I glanced at Chapman’s plastering job. It was excellent. He used a circular motion of his knife to make every application neat and perfect. The swirls were all of equal size and depth. When he came back to level the wall, it would be just right.

“Blesta told me that you and Merc would go off and play snooker after work a few times a week,” I said.

“Used to,” Chapman said. “Used to, but we ain’t played in months.”

“Where you think he been goin’ lately?” I asked.

“Gettin’ his hambone greased,” Chapman said. He looked me in the face.

“Who wit’?”

“He never said a word about it,” Chapman replied. “I just knew by the way he was actin’ that he was gettin’ it on with some girl.”

Chapman looked me in the eye for a second and then he looked down.

“That all you got, Easy?” John asked me.

“Yeah.”

“Then I got a question,” the bartender said to Kenneth Chapman. “Why didn’t you tell me when Brawly’s father come around here?”

“Brawly’s a man, John,” Chapman replied. “I cain’t be workin’ with him and treatin’ him like a child, too.”

“Do you think Merc left town?” I asked Chapman.

“I don’t know.”

“You still don’t wanna help me after what I told you?”

“What you said is just talk, Easy. And talk is cheap.”


John walked me down to my car after our chat with Chapman.

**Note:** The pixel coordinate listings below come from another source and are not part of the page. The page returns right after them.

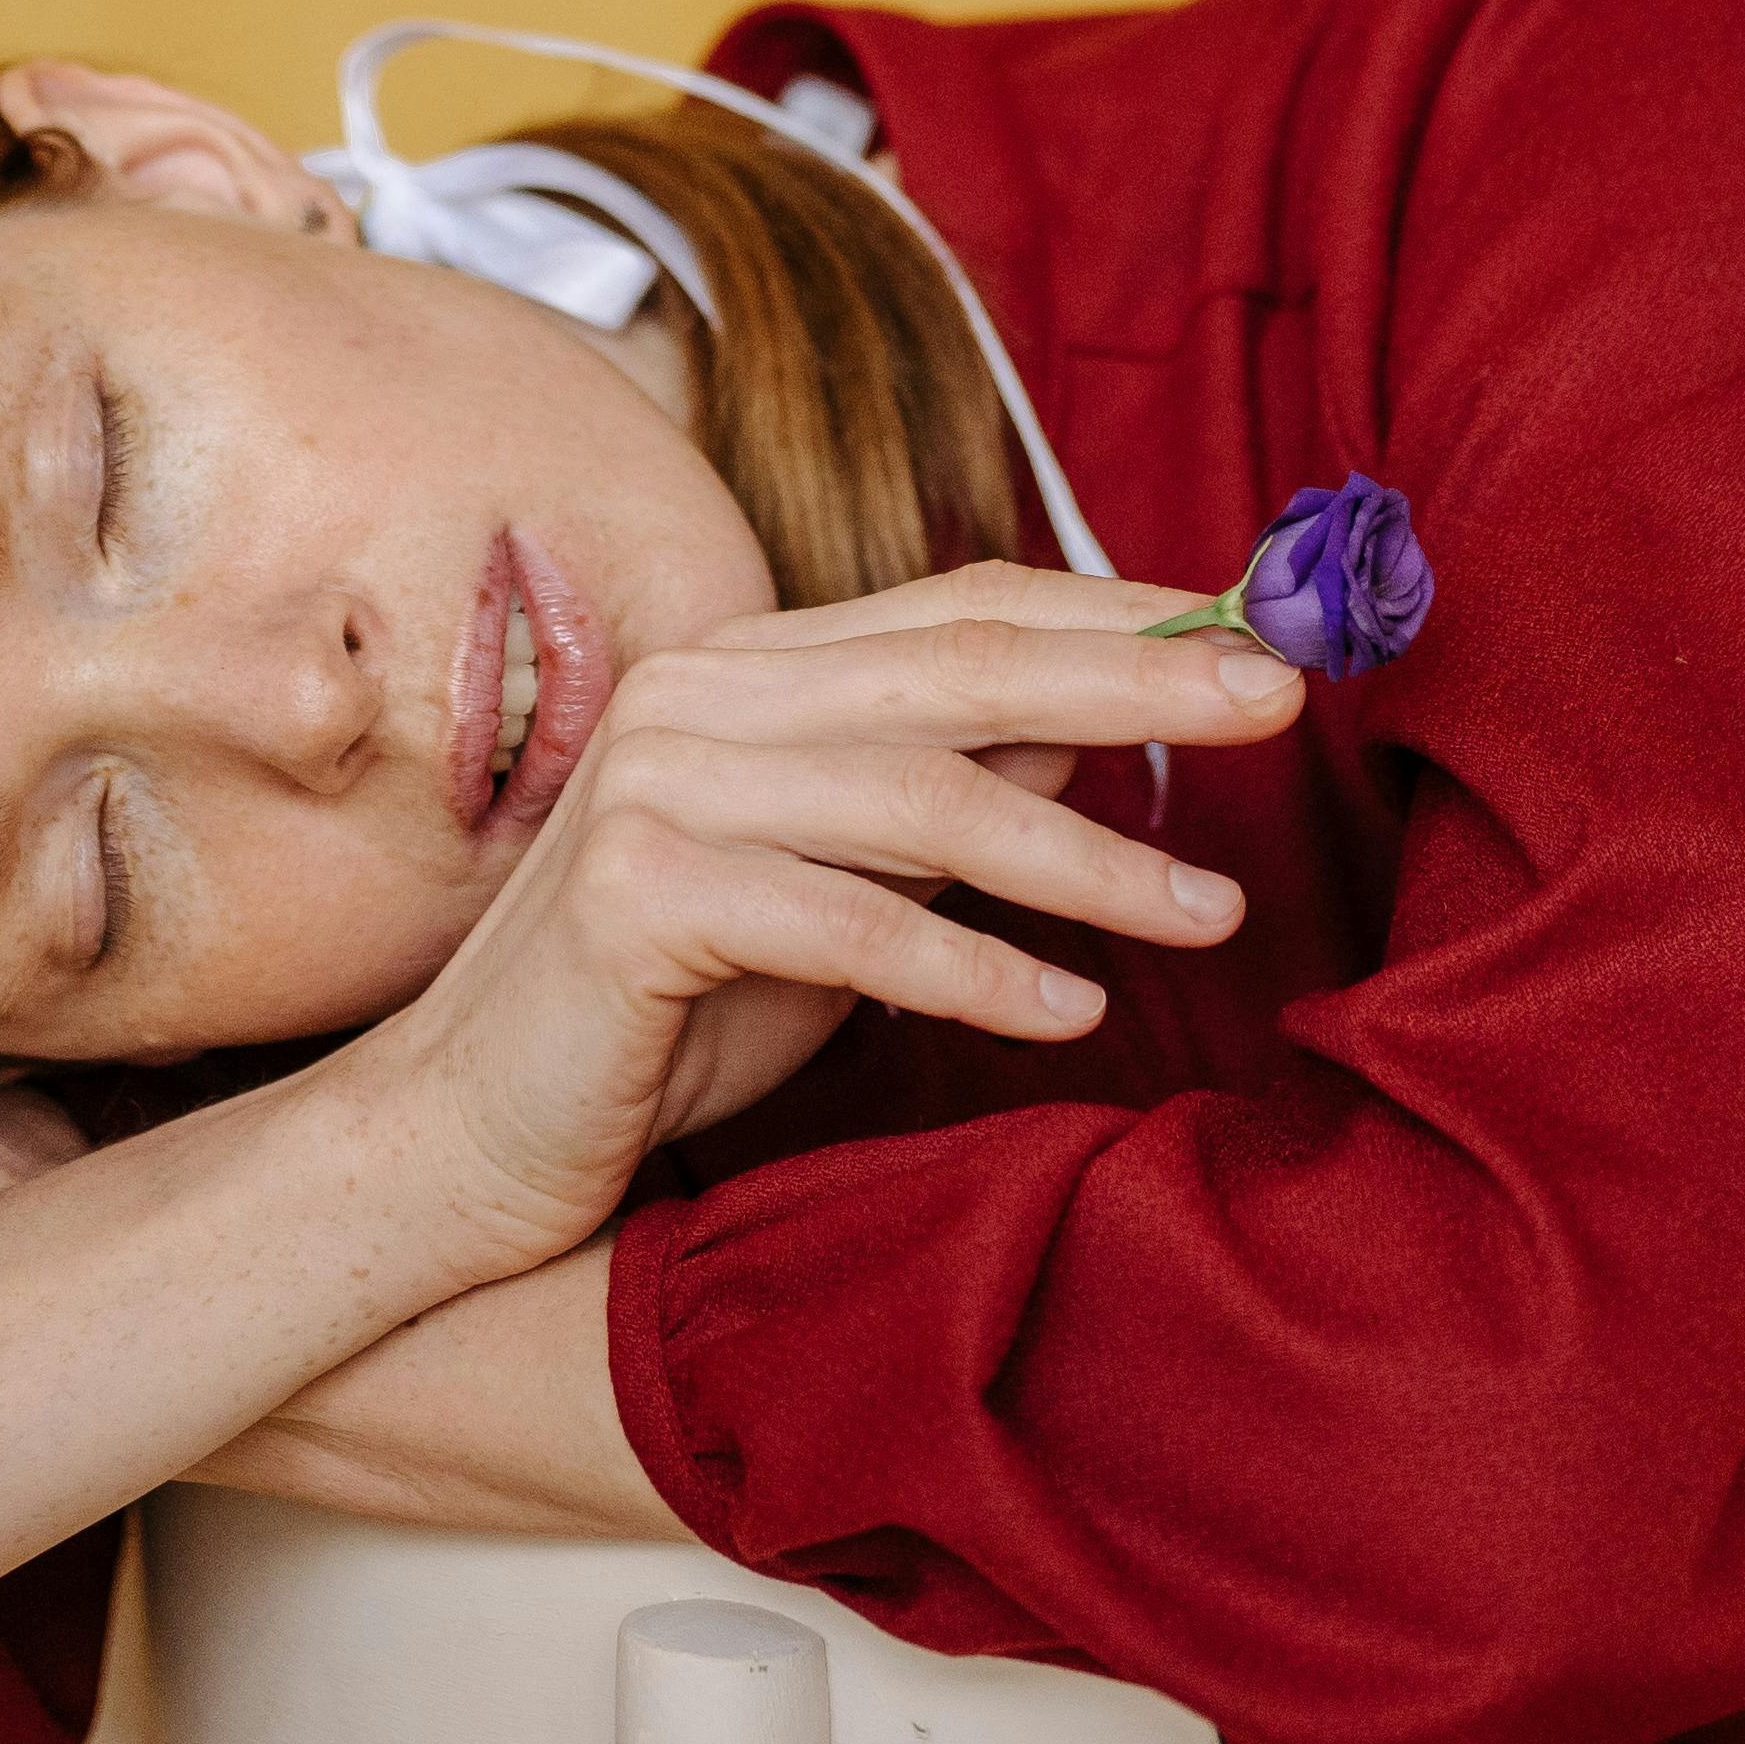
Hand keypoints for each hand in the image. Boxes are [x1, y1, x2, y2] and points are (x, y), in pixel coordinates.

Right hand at [359, 562, 1295, 1282]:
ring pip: (924, 798)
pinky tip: (1070, 1013)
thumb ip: (941, 802)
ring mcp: (660, 785)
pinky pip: (846, 925)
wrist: (464, 1137)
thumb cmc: (663, 1019)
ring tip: (1213, 915)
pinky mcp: (636, 894)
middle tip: (1280, 700)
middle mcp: (703, 695)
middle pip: (960, 669)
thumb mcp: (834, 889)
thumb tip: (1102, 727)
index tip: (1256, 636)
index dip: (1114, 614)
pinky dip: (971, 968)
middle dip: (1139, 681)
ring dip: (1091, 860)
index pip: (961, 606)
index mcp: (751, 667)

“What you think about Mercury?” he asked me.

“Once a thief...,” I said.

“What’s that got to do with that group Brawly’s messed up with?”

“I don’t know,” I said. “Maybe nothing.”

“What’s that supposed to mean?”

“Maybe I been lookin’ at this whole thing wrong. Maybe you were right from the beginning. Maybe Brawly’s tied up with a bunch’a thugs and thieves.”

“What are they gonna steal?”

“If Mercury’s in it, it’s likely to be a payroll. There any big ones out around here?”

“Manelli,” John said. “They’re big and they pay once a month — in cash.”

“Oh yeah,” I said. “That’s the top of the list. You know when the next payday is?”

John just shook his head and scowled.